About Me

Hi! I'm Ben, and this is my website. I'm a tech person. I've worked both developing new tools and applications for folks, and also as a technical point-of-contact working with customers to help them get the most of their products! Most of my experience has been with Python, and I consider myself to be very capable with that language. I've also had experience with the following languages, with passable levels of success:

I enjoy building tools which consider the user experience - if I was a user, how would I want to utilize this software? I've had some practice building small CLI tools for my own personal projects, and working on professional CLI tools to add features and make them more user friendly. Having worked as a technical support engineer, I've gotten a hang of what sorts of things users often get confused or frustrated by, and I always try to make sure my products avoid those pitfalls!

My Technical Journey

My first intros to coding started in grade 7. A friend of mine introducted me to Game Maker, a drag-and-drop software that lets people make simple 2D games for Windows. I've always enjoyed computer games, and had a wild imaginaion as a child, so I was delighted at the chance to build my own computer games! Shortly after, I'd produced Ben's Adventure, a 2D platformer game where a ghost from PacMan has to pass 20 levels to rescue his wife from some monsters. Seeing something I made come to life on the screen lit a fire inside me that still burns to this day!

Shortly afterwards, I began work on Ben's Adventure 2, a more ambitious game where the ghost has to save his kingdom from their invading neigbours. My abitions quickly exceeded the confines of Game Maker's traditional drag-and-drop interface, and led me into the arms of GML (Game Maker Language). This was my first expeirence with any scripting langauge, and in a time before YouTube tutorials were commonplace, I had difficulty figuring out how exactly it was supposed to work. But eventually, I got there, and was able to complete my Magnum Opus!

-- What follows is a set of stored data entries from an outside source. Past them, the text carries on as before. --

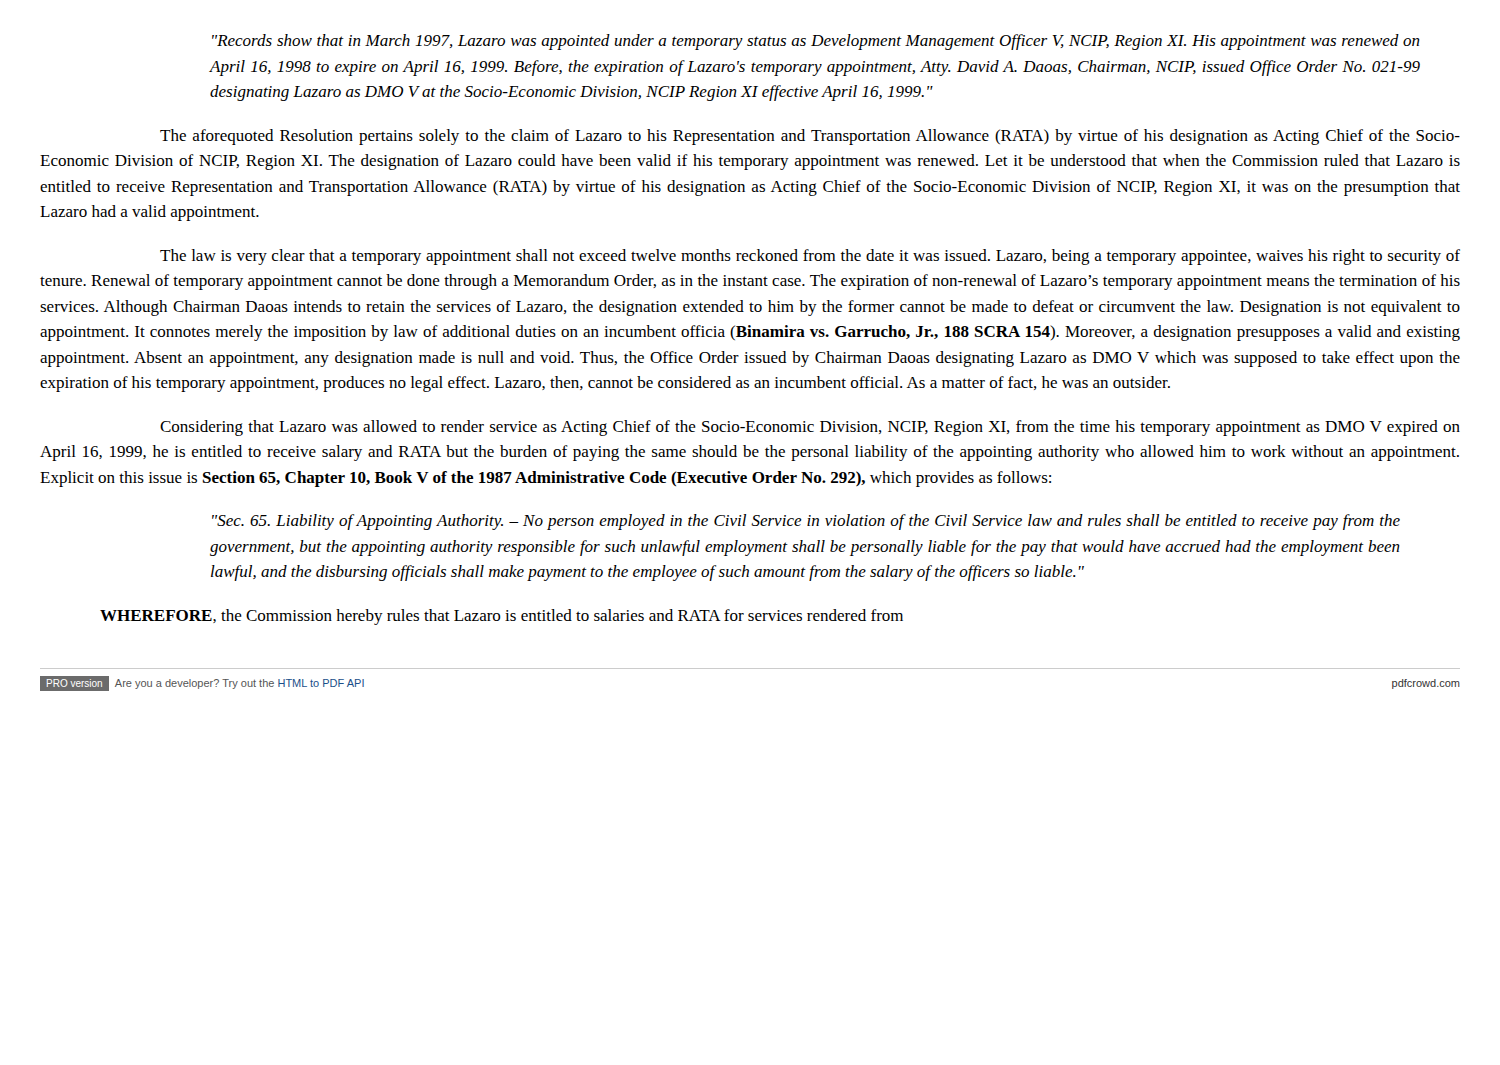"Records show that in March 1997, Lazaro was appointed under a temporary status as Development Management Officer V, NCIP, Region XI. His appointment was renewed on April 16, 1998 to expire on April 16, 1999. Before, the expiration of Lazaro's temporary appointment, Atty. David A. Daoas, Chairman, NCIP, issued Office Order No. 021-99 designating Lazaro as DMO V at the Socio-Economic Division, NCIP Region XI effective April 16, 1999."
The aforequoted Resolution pertains solely to the claim of Lazaro to his Representation and Transportation Allowance (RATA) by virtue of his designation as Acting Chief of the Socio-Economic Division of NCIP, Region XI. The designation of Lazaro could have been valid if his temporary appointment was renewed. Let it be understood that when the Commission ruled that Lazaro is entitled to receive Representation and Transportation Allowance (RATA) by virtue of his designation as Acting Chief of the Socio-Economic Division of NCIP, Region XI, it was on the presumption that Lazaro had a valid appointment.
The law is very clear that a temporary appointment shall not exceed twelve months reckoned from the date it was issued. Lazaro, being a temporary appointee, waives his right to security of tenure. Renewal of temporary appointment cannot be done through a Memorandum Order, as in the instant case. The expiration of non-renewal of Lazaro’s temporary appointment means the termination of his services. Although Chairman Daoas intends to retain the services of Lazaro, the designation extended to him by the former cannot be made to defeat or circumvent the law. Designation is not equivalent to appointment. It connotes merely the imposition by law of additional duties on an incumbent officia (Binamira vs. Garrucho, Jr., 188 SCRA 154). Moreover, a designation presupposes a valid and existing appointment. Absent an appointment, any designation made is null and void. Thus, the Office Order issued by Chairman Daoas designating Lazaro as DMO V which was supposed to take effect upon the expiration of his temporary appointment, produces no legal effect. Lazaro, then, cannot be considered as an incumbent official. As a matter of fact, he was an outsider.
Considering that Lazaro was allowed to render service as Acting Chief of the Socio-Economic Division, NCIP, Region XI, from the time his temporary appointment as DMO V expired on April 16, 1999, he is entitled to receive salary and RATA but the burden of paying the same should be the personal liability of the appointing authority who allowed him to work without an appointment. Explicit on this issue is Section 65, Chapter 10, Book V of the 1987 Administrative Code (Executive Order No. 292), which provides as follows:
"Sec. 65. Liability of Appointing Authority. – No person employed in the Civil Service in violation of the Civil Service law and rules shall be entitled to receive pay from the government, but the appointing authority responsible for such unlawful employment shall be personally liable for the pay that would have accrued had the employment been lawful, and the disbursing officials shall make payment to the employee of such amount from the salary of the officers so liable."
WHEREFORE, the Commission hereby rules that Lazaro is entitled to salaries and RATA for services rendered from
PRO version Are you a developer? Try out the HTML to PDF API
pdfcrowd.com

After that, I started getting into other game development. I tried my hand at allegro in C++, but realized that building a game engine from scratch didn't come with the immediate gratification that my previous projects had enjoyed. I wanted to build something in 3D, so I ended up moving to Unity, a 3D game design software. Here, I build a number of fun prototype games, learning C# as I went.

In university, I started a physics degree, and discovered computational modelling. Using code to solve physics problems sounded like a really fun endeavour, and I dove into learning Matlab, the favoured scientific computing language of my university. I found it really interesting, and completed several projects to model things like traffic grids, orbital mechanics, Malquist bias, and other interesting simulations.

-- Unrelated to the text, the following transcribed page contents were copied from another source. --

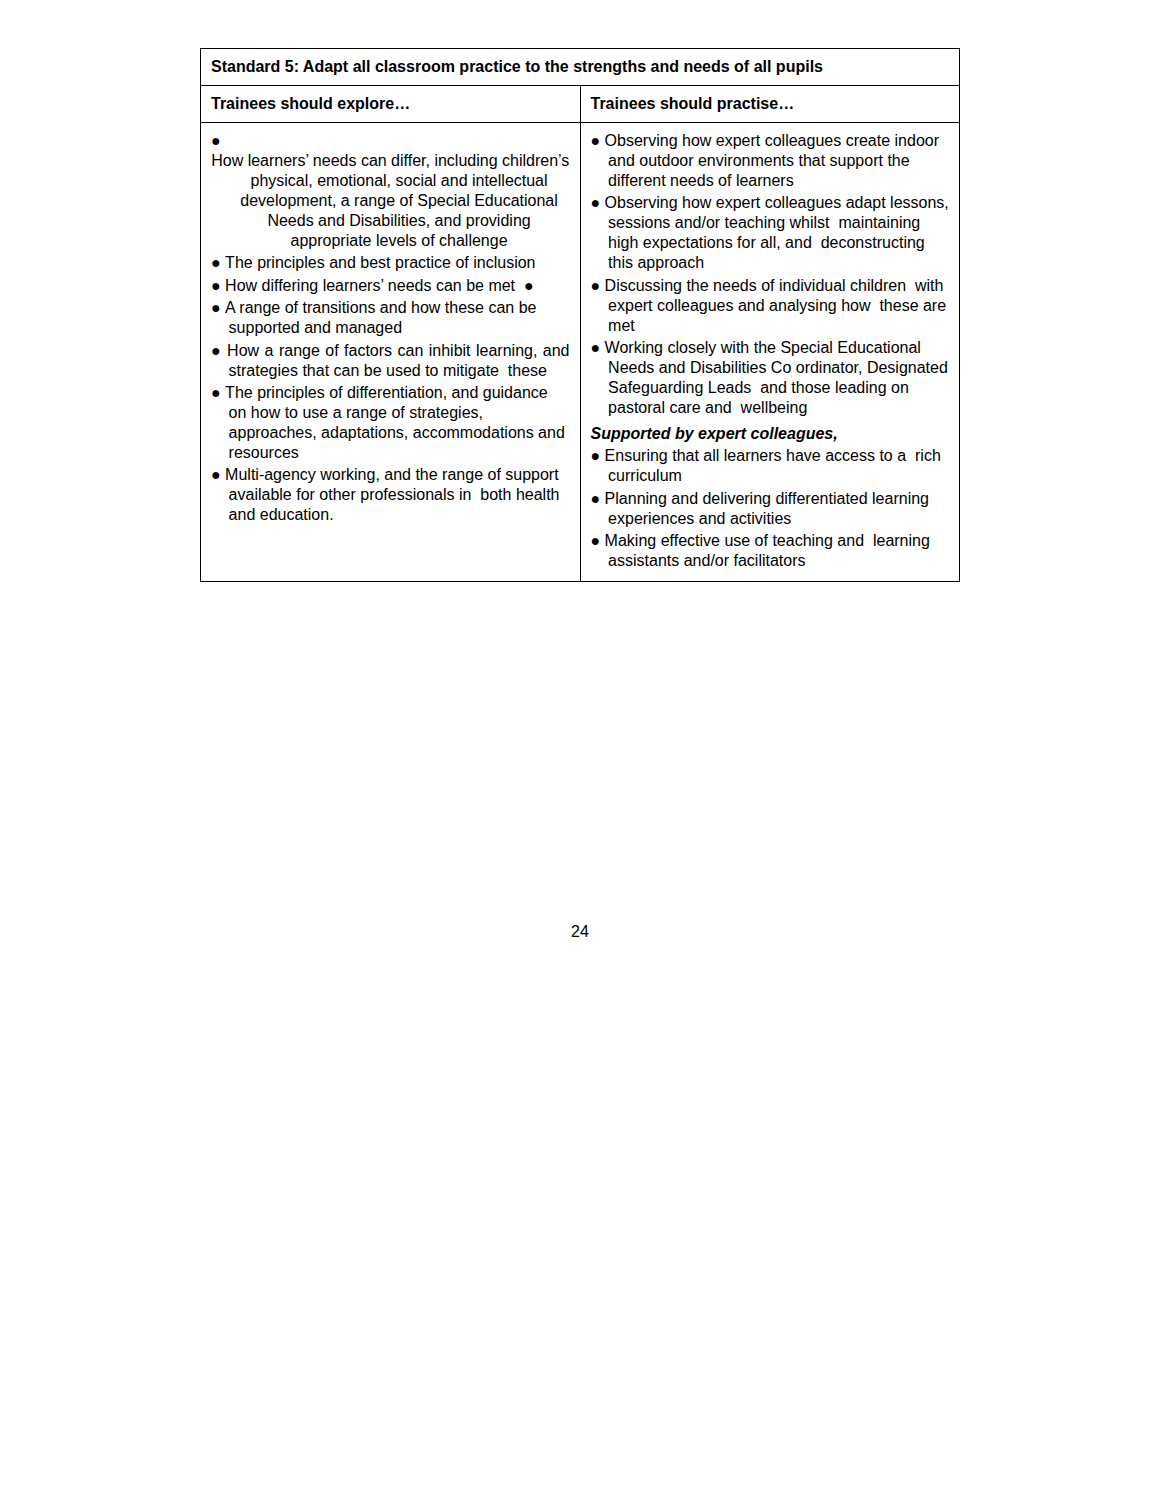| Standard 5: Adapt all classroom practice to the strengths and needs of all pupils |
| --- |
| Trainees should explore… | Trainees should practise… |
| How learners’ needs can differ, including children’s physical, emotional, social and intellectual development, a range of Special Educational Needs and Disabilities, and providing appropriate levels of challenge The principles and best practice of inclusion How differing learners’ needs can be met ● A range of transitions and how these can be supported and managed How a range of factors can inhibit learning, and strategies that can be used to mitigate these The principles of differentiation, and guidance on how to use a range of strategies, approaches, adaptations, accommodations and resources Multi-agency working, and the range of support available for other professionals in both health and education. | Observing how expert colleagues create indoor and outdoor environments that support the different needs of learners Observing how expert colleagues adapt lessons, sessions and/or teaching whilst maintaining high expectations for all, and deconstructing this approach Discussing the needs of individual children with expert colleagues and analysing how these are met Working closely with the Special Educational Needs and Disabilities Co ordinator, Designated Safeguarding Leads and those leading on pastoral care and wellbeing Supported by expert colleagues, Ensuring that all learners have access to a rich curriculum Planning and delivering differentiated learning experiences and activities Making effective use of teaching and learning assistants and/or facilitators |
24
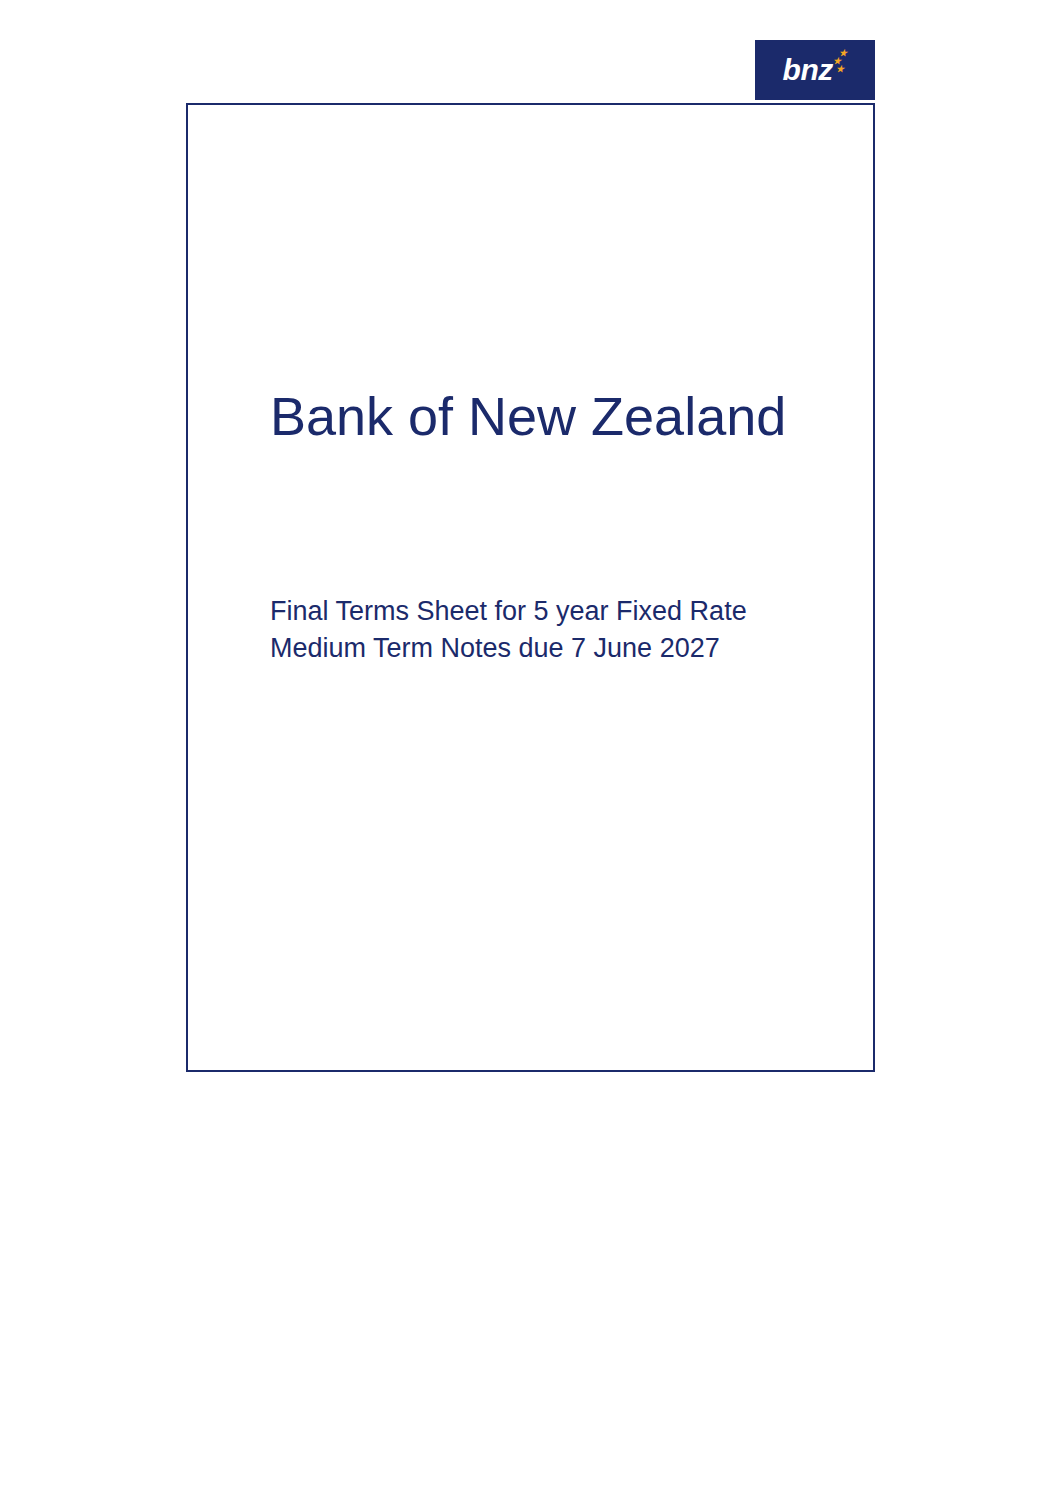bnz★★★
Bank of New Zealand
Final Terms Sheet for 5 year Fixed Rate Medium Term Notes due 7 June 2027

Around this time, I was introduced to Python as well. I'd heard that places outside of my university prefer using Python + numpy to Matlab, since the former is free and the latter is most definitely not. I rebuilt a few of my Matlab projects in Python and discovered that I really liked Python. Matlab was entirely functional, and there wasn't any object orientation. The concept of organizing my code into classes really spoke to me, and I found Python quickly became my language of choice.

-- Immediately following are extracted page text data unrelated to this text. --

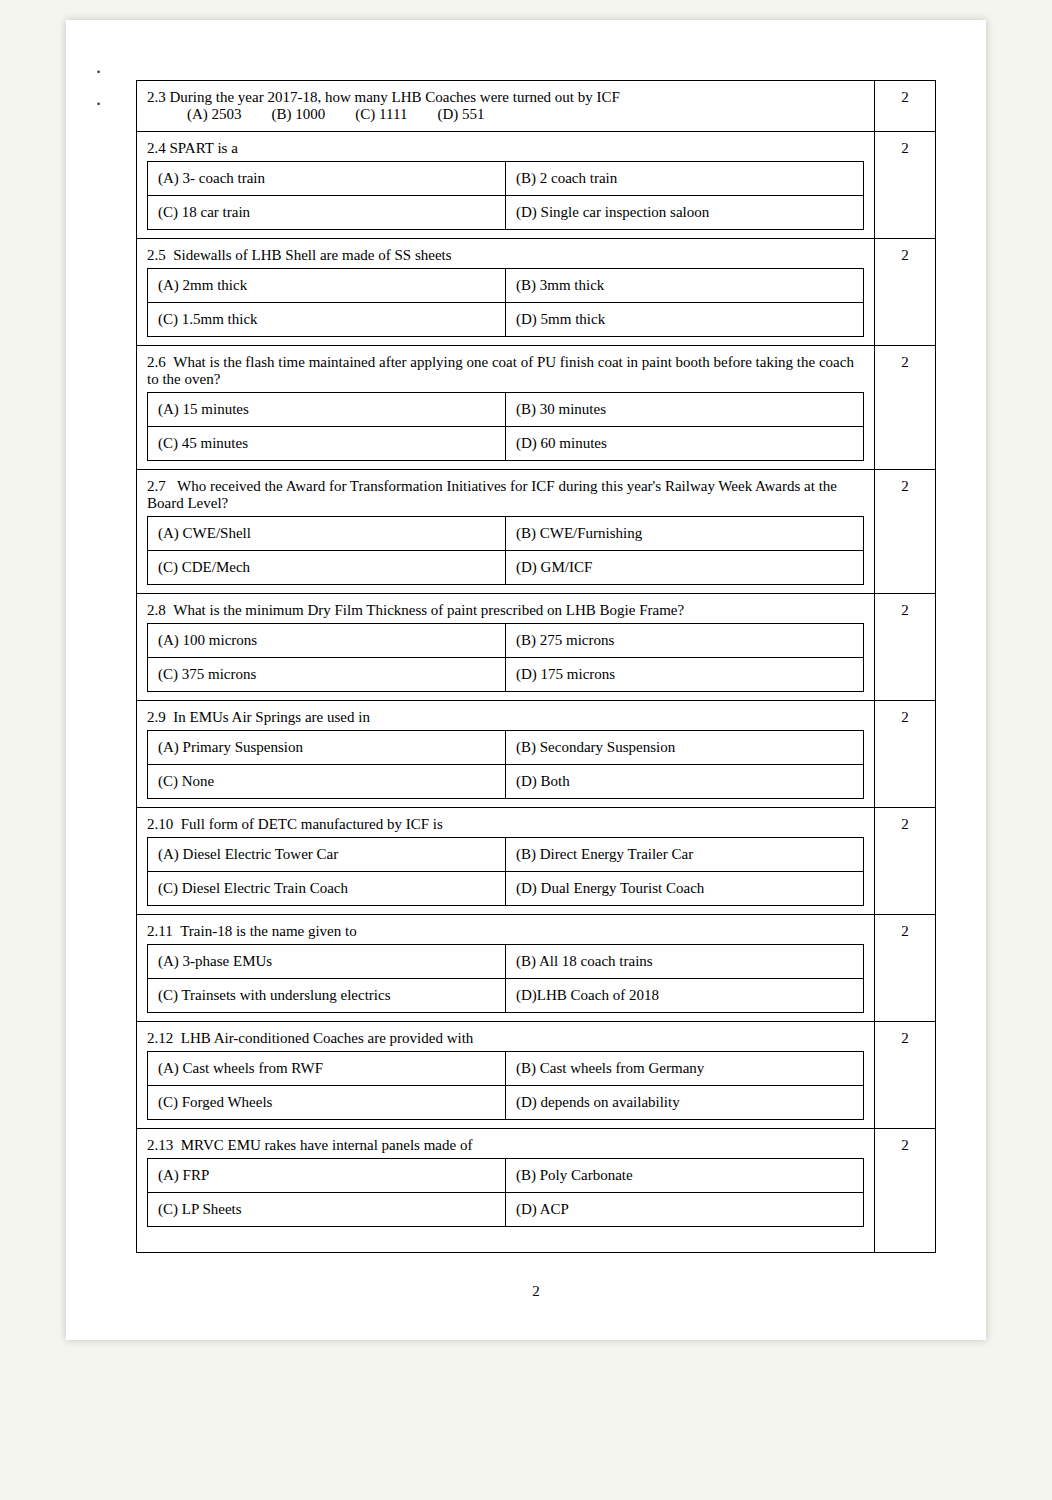.
.
| 2.3 During the year 2017-18, how many LHB Coaches were turned out by ICF (A) 2503 (B) 1000 (C) 1111 (D) 551 | 2 |
| 2.4 SPART is a / (A) 3- coach train / (B) 2 coach train / / (C) 18 car train / (D) Single car inspection saloon / | 2 |
| 2.5 Sidewalls of LHB Shell are made of SS sheets / (A) 2mm thick / (B) 3mm thick / / (C) 1.5mm thick / (D) 5mm thick / | 2 |
| 2.6 What is the flash time maintained after applying one coat of PU finish coat in paint booth before taking the coach to the oven? / (A) 15 minutes / (B) 30 minutes / / (C) 45 minutes / (D) 60 minutes / | 2 |
| 2.7 Who received the Award for Transformation Initiatives for ICF during this year's Railway Week Awards at the Board Level? / (A) CWE/Shell / (B) CWE/Furnishing / / (C) CDE/Mech / (D) GM/ICF / | 2 |
| 2.8 What is the minimum Dry Film Thickness of paint prescribed on LHB Bogie Frame? / (A) 100 microns / (B) 275 microns / / (C) 375 microns / (D) 175 microns / | 2 |
| 2.9 In EMUs Air Springs are used in / (A) Primary Suspension / (B) Secondary Suspension / / (C) None / (D) Both / | 2 |
| 2.10 Full form of DETC manufactured by ICF is / (A) Diesel Electric Tower Car / (B) Direct Energy Trailer Car / / (C) Diesel Electric Train Coach / (D) Dual Energy Tourist Coach / | 2 |
| 2.11 Train-18 is the name given to / (A) 3-phase EMUs / (B) All 18 coach trains / / (C) Trainsets with underslung electrics / (D)LHB Coach of 2018 / | 2 |
| 2.12 LHB Air-conditioned Coaches are provided with / (A) Cast wheels from RWF / (B) Cast wheels from Germany / / (C) Forged Wheels / (D) depends on availability / | 2 |
| 2.13 MRVC EMU rakes have internal panels made of / (A) FRP / (B) Poly Carbonate / / (C) LP Sheets / (D) ACP / | 2 |
2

Over the course of my degree, I fell out of love with physics, and started branching into other projects. A game prototype here, an automation script there. My first large project was building a GUI interface for automating 3D prints in our university lab. I had basically no experience with networking, or even APIs, so I coded an entire socket interface to handle requests from a remote terminal to the server, which controlled the printers through a Raspberry Pi. Looking back, I cringe at the approach - it should have just been a webserver. But regardless, I learned a lot, and I think that's where I made the jump from coding hobyist to someone with a mind to making a career out of it.